Financial overhaul and you: Mortgages, debit cards and more ...

By Sandra Block,, USA TODAY

You're not a bank president and you wouldn't know a derivative if someone served you one for dinner. No matter. There are several provisions in the financial overhaul bill that could affect you, especially if you plan to buy a home.

"Consumers have been pounded by the financial crisis, not just from job losses, but from punishing credit card fees and skyrocketing interest rates," said Pamela Banks, senior policy counsel for Consumers Union. "The bill gives consumers a fighting chance."

Here's a rundown of consumer measures in the bill that's headed to the House and Senate for final votes:

Mortgages

• Lenders would no longer be allowed to pay mortgage brokers a commission based on the interest rate for a home loan. Critics have charged that this fee, known as the yield spread premium, encourages mortgage brokers to steer borrowers into risky loans with high interest rates. The law would bar brokers from receiving any compensation tied to the terms of the loan, other than the principal amount. The yield spread premium "is sort of a secret deal between the lender and the broker" that often ends up hurting the consumer, says Ruth Susswein, deputy director for Consumer Action.

The National Association of Mortgage Brokers opposed the provision, arguing that it would prohibit low-cost financing, a popular option for home buyers and refinancers.

The provision would prevent borrowers from paying a portion of their closing costs upfront and rolling the rest into the loan in the form of a higher interest rate. Under the bill, loan originators will be required to collect all of their fees upfront or roll the entire amount into the loan, says Jim Pair, president of the NAMB.

• Prepayment penalties would be limited or prohibited, depending on the type of loan. Lenders won't be allowed to impose any prepayment penalties on certain types of risky loans, such as loans with a large balloon payment. For 30-year, fixed-rate loans, penalties would be limited to the first three years of the loan.

• Lenders would be required to determine that borrowers can afford the monthly mortgage payments, along with insurance, taxes and assessments. For adjustable-rate mortgages, lenders would have to ensure that borrowers can afford the highest rate under the terms of the loan.

This may sound like something lenders are supposed to do, but during the housing boom, many lenders were cavalier about borrowers' ability to repay loans. Stated income, "no-doc" and "liar loans," which allowed just about anyone with a heartbeat to buy a house, were rampant. The credit crunch led lenders to tighten their standards, so in some respects, "Many of these reforms are going to be locking the barn door after the horse is gone," says Keith Gumbinger, vice president of HSH Associates.

Still, lenders have short memories, and without the legislation, there's no guarantee they won't loosen their standards when the real estate market recovers, Gumbinger says. Real estate markets "burn down every 15 or 20 years or so, and the market doesn't seem to learn from past mistakes," he says.

Credit scores

Consumers who are turned down for a loan would be entitled to receive a copy of the credit score that the lender used to make that decision. Consumers would also be entitled to a free credit score if they were offered a loan at a rate that's higher than the one provided to borrowers with excellent credit. You'd have the right to a credit score any time it results in an "adverse action," which could include everything from a job rejection to a higher insurance rate.

However, you won't get a free credit score when you order your free credit reports. Since 2005, all consumers have had the right to a free annual credit report from all three credit bureaus through www.annualcreditreport.com. But the only way to get a credit score is to buy one from one of the credit bureaus or through www.myfico.com.

=-=-=-=-=

Problems to solve:
- A) Print the part of the financial overhaul article between "The provision would" and "years of the loan.", inclusive, without changing a word.
- B) Proceed with the article on the financial overhaul bill's consumer measures, picking up after its last sentence.

Given information:

=-=-=-=-=

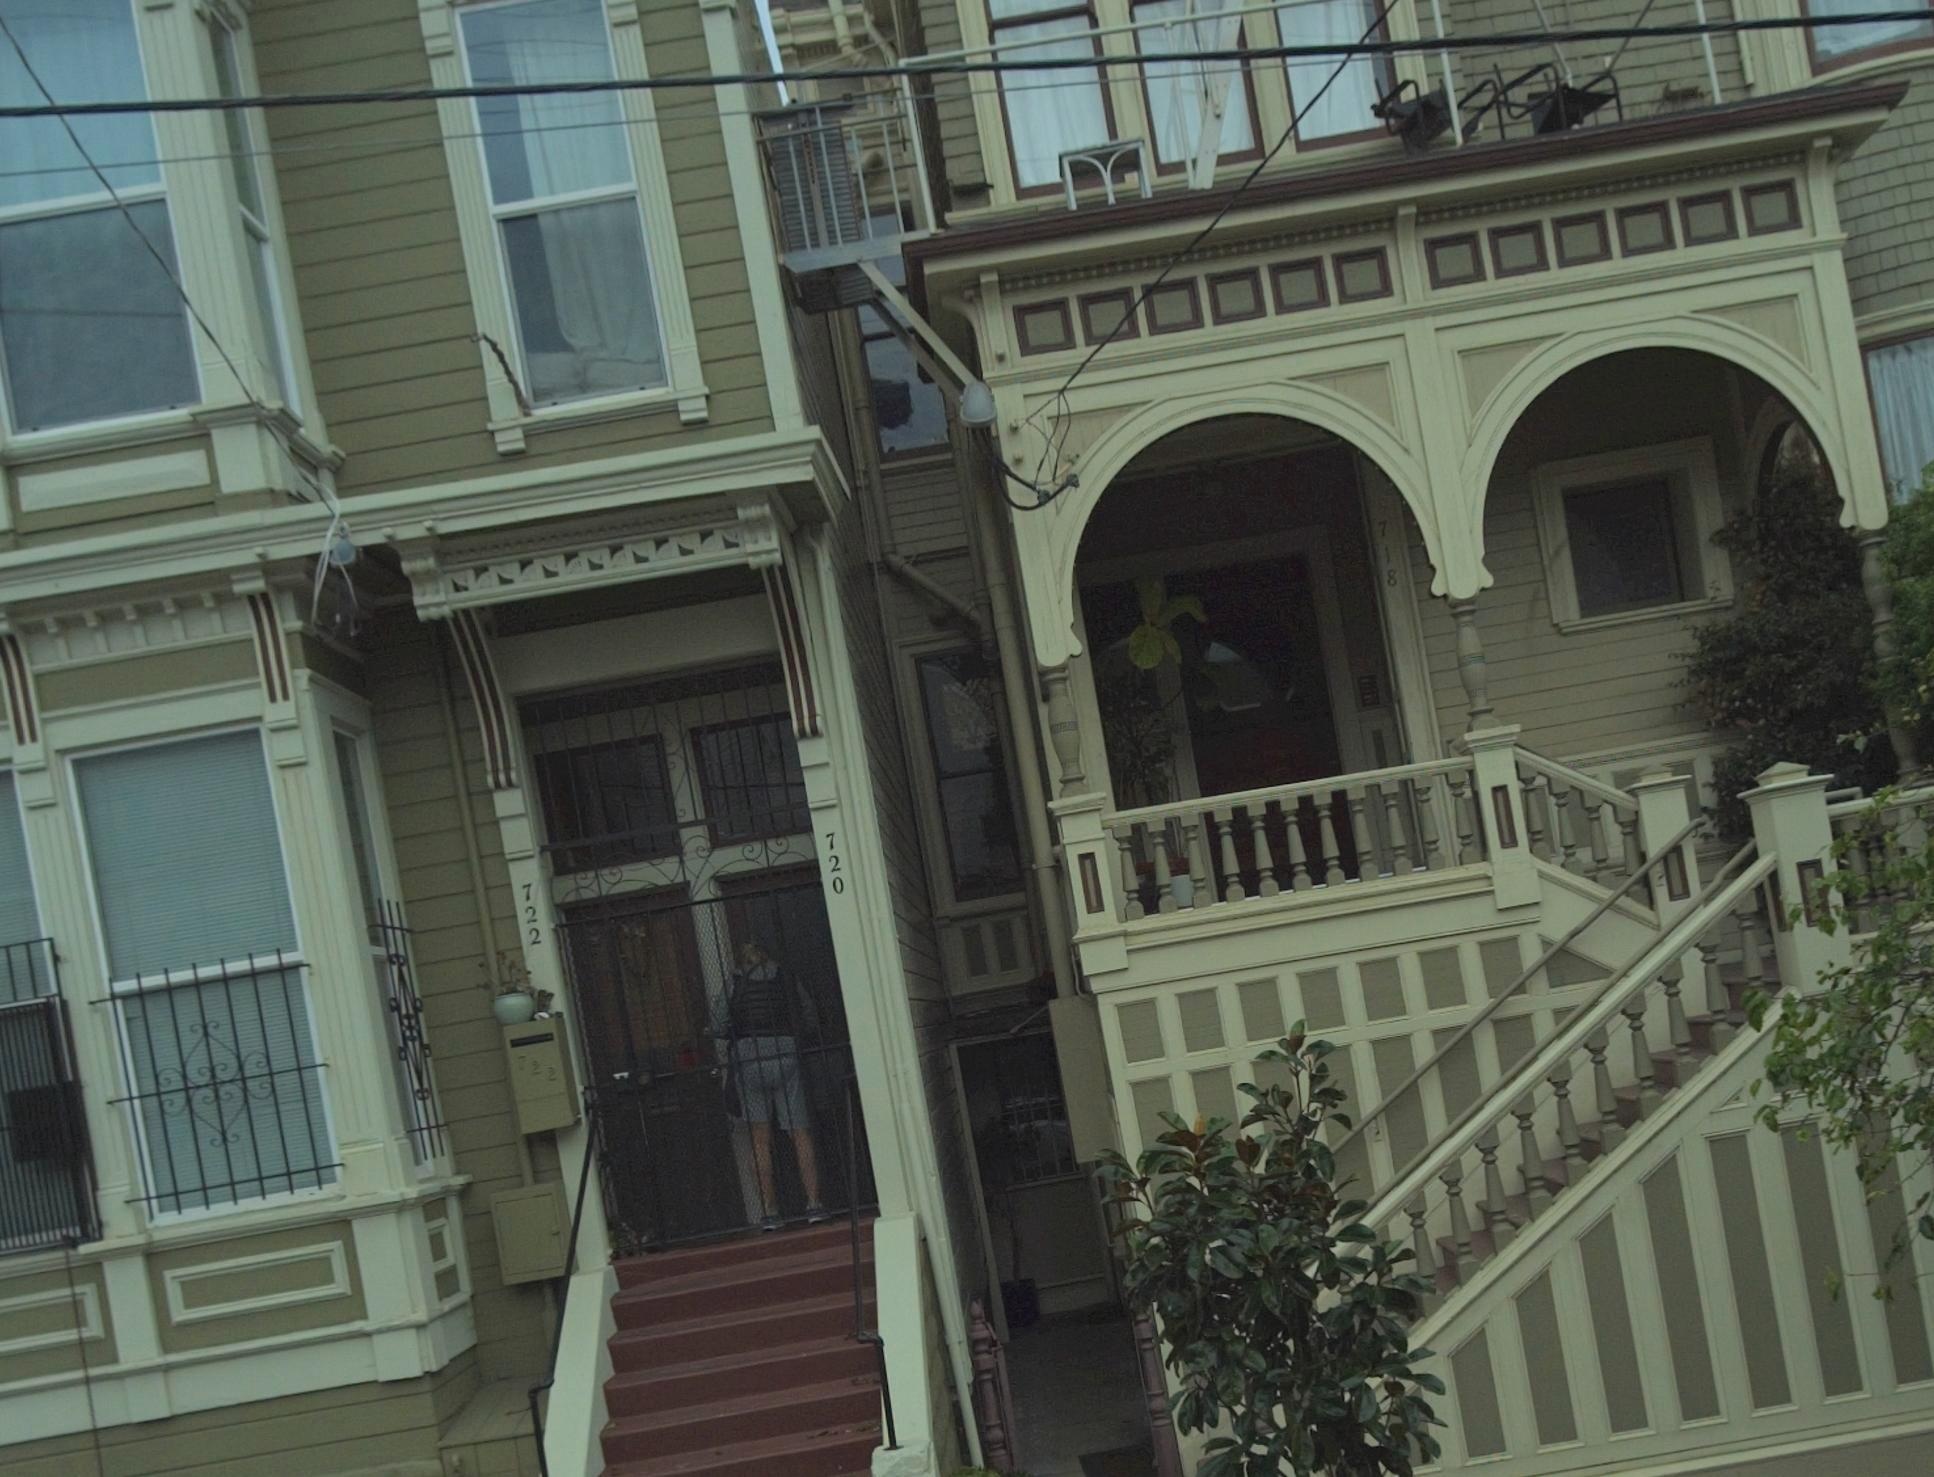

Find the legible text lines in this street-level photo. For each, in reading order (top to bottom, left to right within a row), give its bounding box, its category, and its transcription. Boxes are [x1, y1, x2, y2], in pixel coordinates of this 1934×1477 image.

=-=-=-=-=

Set of answers:
- A)
The provision would prevent borrowers from paying a portion of their closing costs upfront and rolling the rest into the loan in the form of a higher interest rate. Under the bill, loan originators will be required to collect all of their fees upfront or roll the entire amount into the loan, says Jim Pair, president of the NAMB.

• Prepayment penalties would be limited or prohibited, depending on the type of loan. Lenders won't be allowed to impose any prepayment penalties on certain types of risky loans, such as loans with a large balloon payment. For 30-year, fixed-rate loans, penalties would be limited to the first three years of the loan.

- B)
Mandating free annual credit scores is impractical because lenders and others use many different types of credit scores, says Mark Greene, chief executive of FICO, developer of the widely used FICO score.

For example, some credit scores are tailored for use by credit card issuers, while another is designed for mortgages, he says. "The way out of these woods is to say that the score used in making a lending decision is the score to be provided," he says.

Credit and debit cards

The bill includes a provision aimed at reducing some "interchange fees" — fees banks charge retailers when consumers pay with debit cards. Here's how you could be affected:

• The Federal Reserve Board would be required to determine what constitutes "reasonable and proportional fees" for debit card transactions, which currently run about 1% of the transaction. The National Retail Federation says lower fees could lead to lower prices for consumers, but other analysts doubt consumers will notice much of a change.

Banks have warned that if interchange fees are reduced, they may have to eliminate debit card rewards programs and increase other fees to make up for the lost revenue.

Debit cards issued by banks and credit unions with less than $10 billion in deposits are exempt from the rule. Prepaid debit cards used by government agencies to issue unemployment and other benefits are also excluded.

• Retailers would be allowed to offer consumers a discount for using cash, a check, or a debit card instead of a credit card. However, lawmakers removed a proposal that would have allowed retailers to give consumers a discount for using a card brand that charges a lower fee than a competing brand.

• Retailers would also be allowed to require a minimum purchase before they'll accept a debit or credit card. Currently, retailers are typically prohibited under card associations' rules to set minimums. So if you're used to using your credit card for everything, including a $2 cup of coffee, you may need to start carrying cash.

Consumer loans

A new agency, the Consumer Financial Protection Bureau, would have the authority to regulate mortgages, credit cards, payday lenders, check-cashing companies and lenders that provide private student loans. However, auto dealers' financing and insurance arms would be exempt from the agency's jurisdiction.

The auto industry argued that auto dealers aren't banks and didn't play any role in the financial meltdown. The National Automobile Dealers Association also contended that the additional bureaucracy would drive up the price of auto loans.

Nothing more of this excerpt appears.